How to complete this task
From the records below, copy each line in which the string "scene" occurs.
===
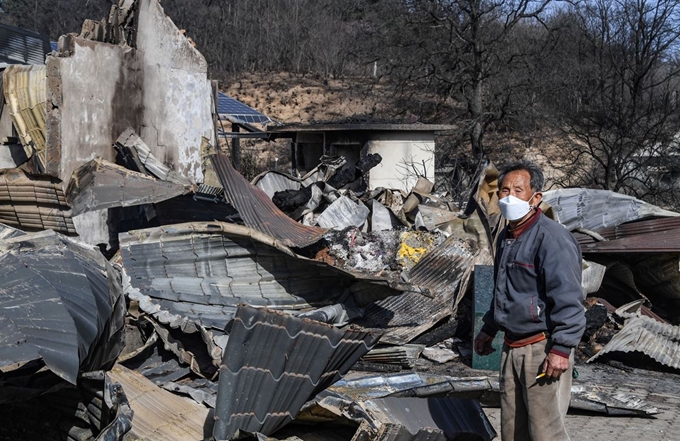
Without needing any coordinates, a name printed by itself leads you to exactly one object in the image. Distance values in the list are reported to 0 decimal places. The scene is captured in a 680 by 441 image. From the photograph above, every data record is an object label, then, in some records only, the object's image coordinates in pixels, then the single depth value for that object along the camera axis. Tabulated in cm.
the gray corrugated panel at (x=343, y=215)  952
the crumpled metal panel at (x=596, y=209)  896
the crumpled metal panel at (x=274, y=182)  1047
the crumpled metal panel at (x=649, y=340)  705
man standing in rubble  342
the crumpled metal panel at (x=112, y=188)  755
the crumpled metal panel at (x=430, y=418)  415
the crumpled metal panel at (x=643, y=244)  822
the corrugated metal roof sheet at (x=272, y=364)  398
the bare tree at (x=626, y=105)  1689
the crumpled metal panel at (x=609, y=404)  549
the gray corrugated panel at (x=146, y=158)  815
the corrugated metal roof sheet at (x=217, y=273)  680
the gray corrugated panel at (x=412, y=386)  502
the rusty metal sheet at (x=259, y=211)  766
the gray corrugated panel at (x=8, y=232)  447
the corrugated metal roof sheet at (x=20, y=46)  1222
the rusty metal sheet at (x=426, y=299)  757
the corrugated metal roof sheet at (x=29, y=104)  853
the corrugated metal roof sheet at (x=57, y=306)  307
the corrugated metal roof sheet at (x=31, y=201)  603
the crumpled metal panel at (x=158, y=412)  418
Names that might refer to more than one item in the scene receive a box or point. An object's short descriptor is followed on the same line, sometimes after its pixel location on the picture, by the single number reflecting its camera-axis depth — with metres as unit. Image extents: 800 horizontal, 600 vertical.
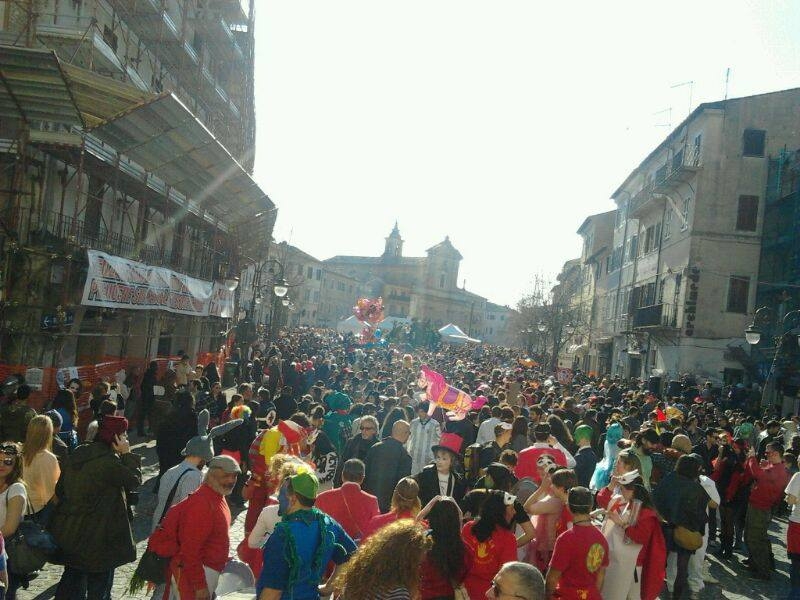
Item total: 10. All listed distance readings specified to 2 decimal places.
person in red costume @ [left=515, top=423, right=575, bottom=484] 7.66
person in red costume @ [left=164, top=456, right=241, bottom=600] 4.75
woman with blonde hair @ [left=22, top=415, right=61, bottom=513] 5.61
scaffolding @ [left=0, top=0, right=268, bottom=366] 13.66
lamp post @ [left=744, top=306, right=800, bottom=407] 16.89
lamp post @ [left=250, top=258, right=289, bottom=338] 21.72
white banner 13.45
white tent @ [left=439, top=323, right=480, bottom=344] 52.06
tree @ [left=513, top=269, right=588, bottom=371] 48.84
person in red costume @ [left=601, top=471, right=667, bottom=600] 5.60
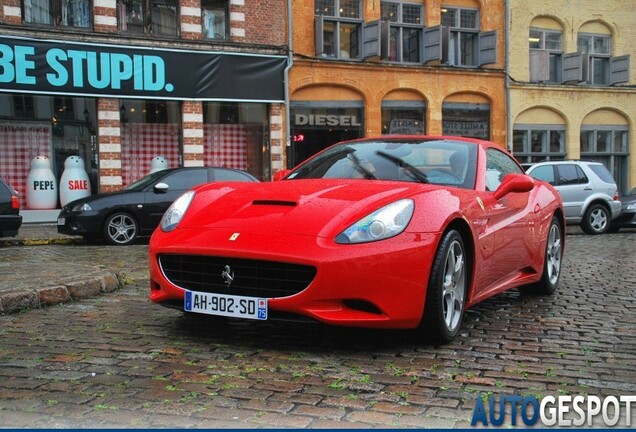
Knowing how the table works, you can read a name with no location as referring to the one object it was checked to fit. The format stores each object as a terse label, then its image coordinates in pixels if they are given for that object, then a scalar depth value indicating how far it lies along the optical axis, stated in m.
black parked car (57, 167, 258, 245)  12.38
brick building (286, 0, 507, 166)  21.56
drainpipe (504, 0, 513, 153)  24.20
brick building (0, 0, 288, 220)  17.80
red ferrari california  4.06
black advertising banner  17.52
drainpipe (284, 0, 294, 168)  20.83
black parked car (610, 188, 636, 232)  16.97
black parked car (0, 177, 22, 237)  11.57
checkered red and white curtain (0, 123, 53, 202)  17.80
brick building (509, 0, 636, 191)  24.69
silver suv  16.33
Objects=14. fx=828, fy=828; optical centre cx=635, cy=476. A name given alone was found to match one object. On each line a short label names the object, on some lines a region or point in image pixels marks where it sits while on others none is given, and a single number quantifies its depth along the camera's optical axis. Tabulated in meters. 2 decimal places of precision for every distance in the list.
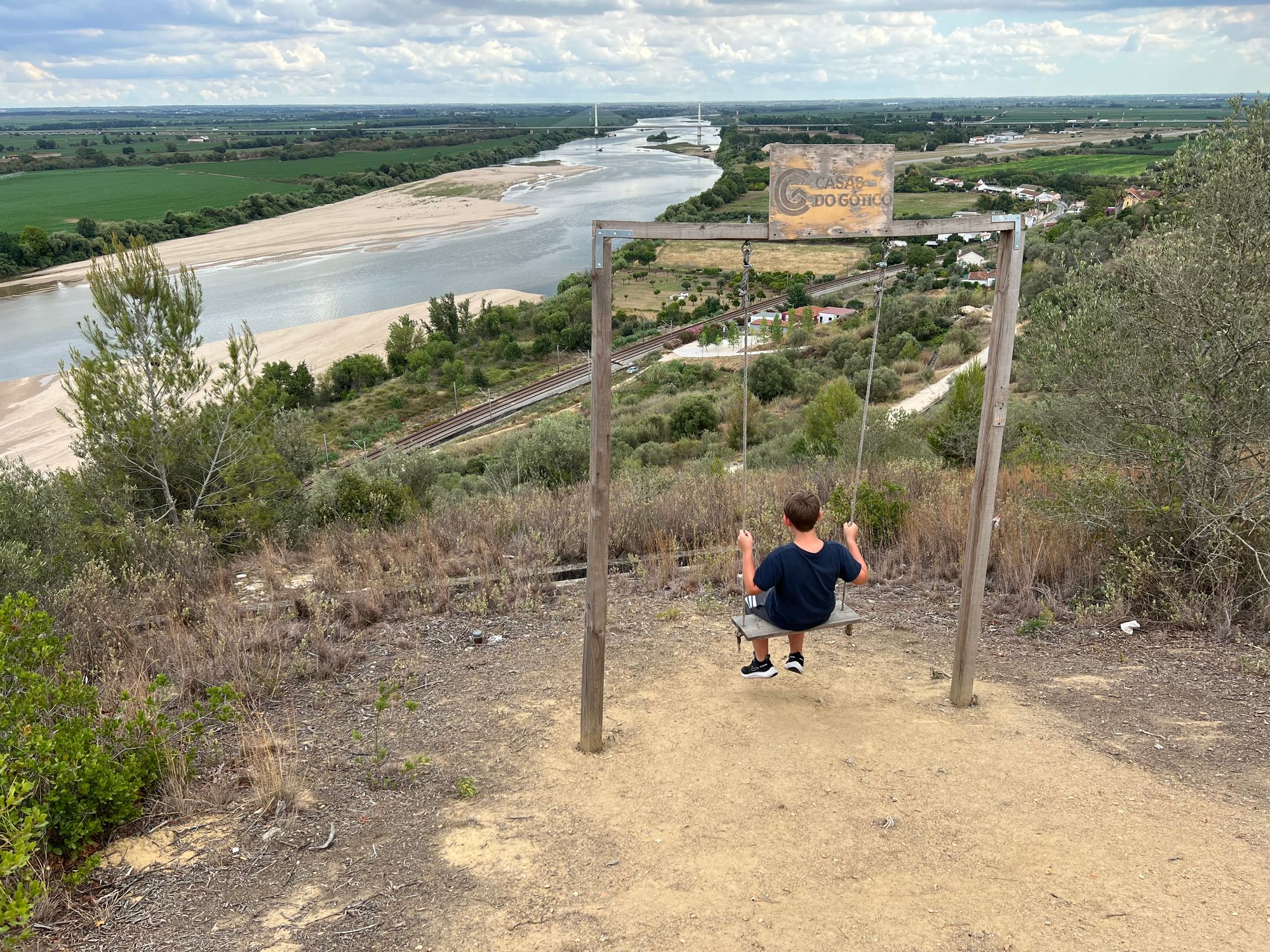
===
Exercise result
Without needing any coordinates, a name printed by itself leads you to exactly one object in the image. Distance values in the list are reported to 0 decimal places. The scene is captured in a 680 by 441 image. From the photograph above, every data record is an object label, then, in some records only, the object's image coordinates in pixels, then the single depth value for that object along the camera axis. Tabulated in cm.
Names that might refer to more than one item in the scene receive a box or point. An object's short descriptor is followed on the same line, sometimes after its pixel location on the picture, by the single number reflecting its camera-axis depth — with metres as unit. Image extents: 800 horizontal, 600 vertical.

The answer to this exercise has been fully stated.